● **The problem**: Lay out the data below as a Markdown table with the columns Row and Line, giving each nonblank line its own numbered row. Leave the pictures out of the table.

● **Records for the exercise**:
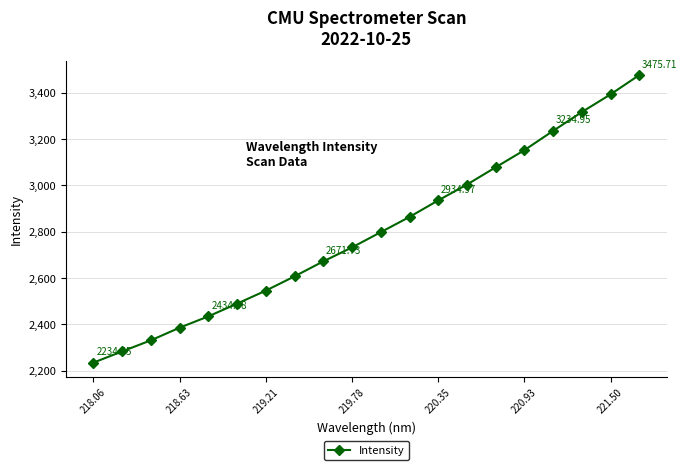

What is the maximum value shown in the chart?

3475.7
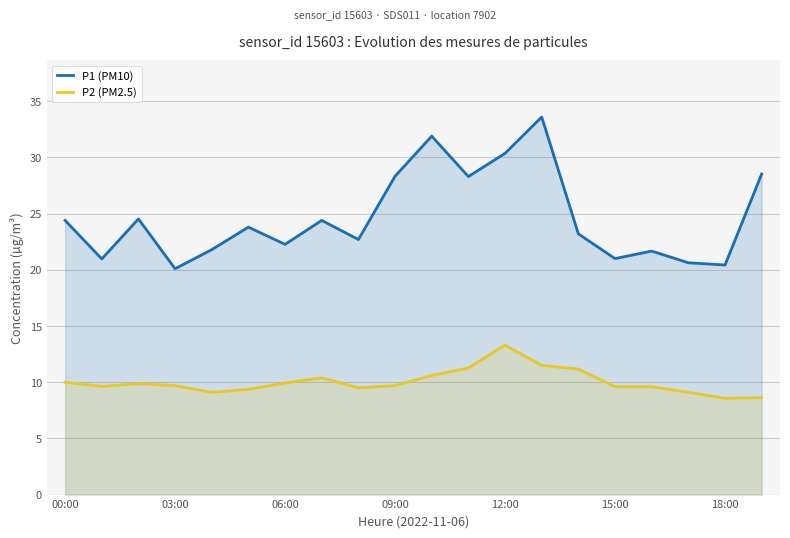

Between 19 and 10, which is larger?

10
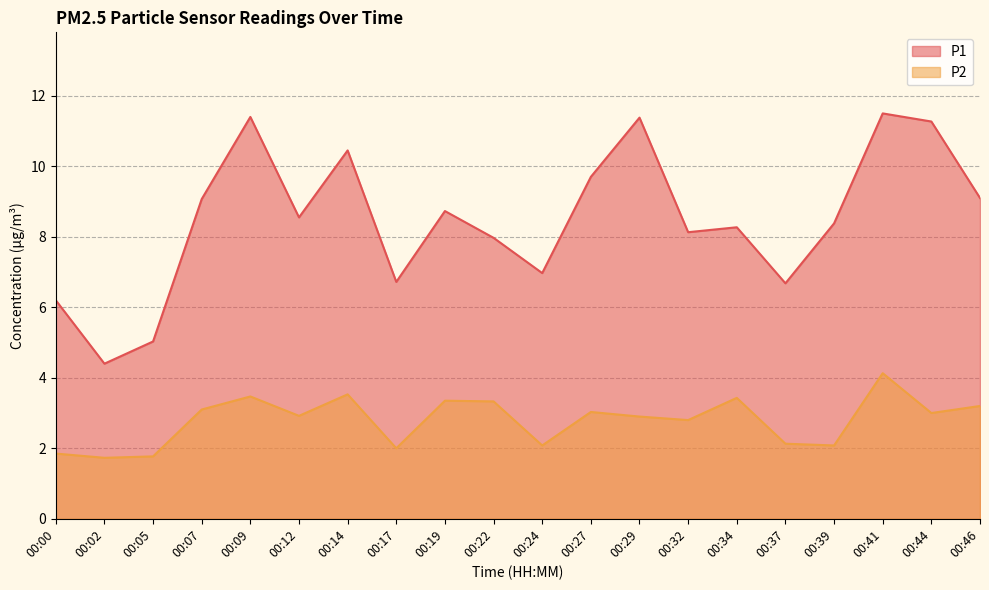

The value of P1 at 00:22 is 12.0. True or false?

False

● **Task result**:
| Row | Line |
|---|---|
| 1 | What is the maximum value shown in the chart? |
| 2 | 3475.7 |
| 3 | Between 19 and 10, which is larger? |
| 4 | 10 |
| 5 | The value of P1 at 00:22 is 12.0. True or false? |
| 6 | False |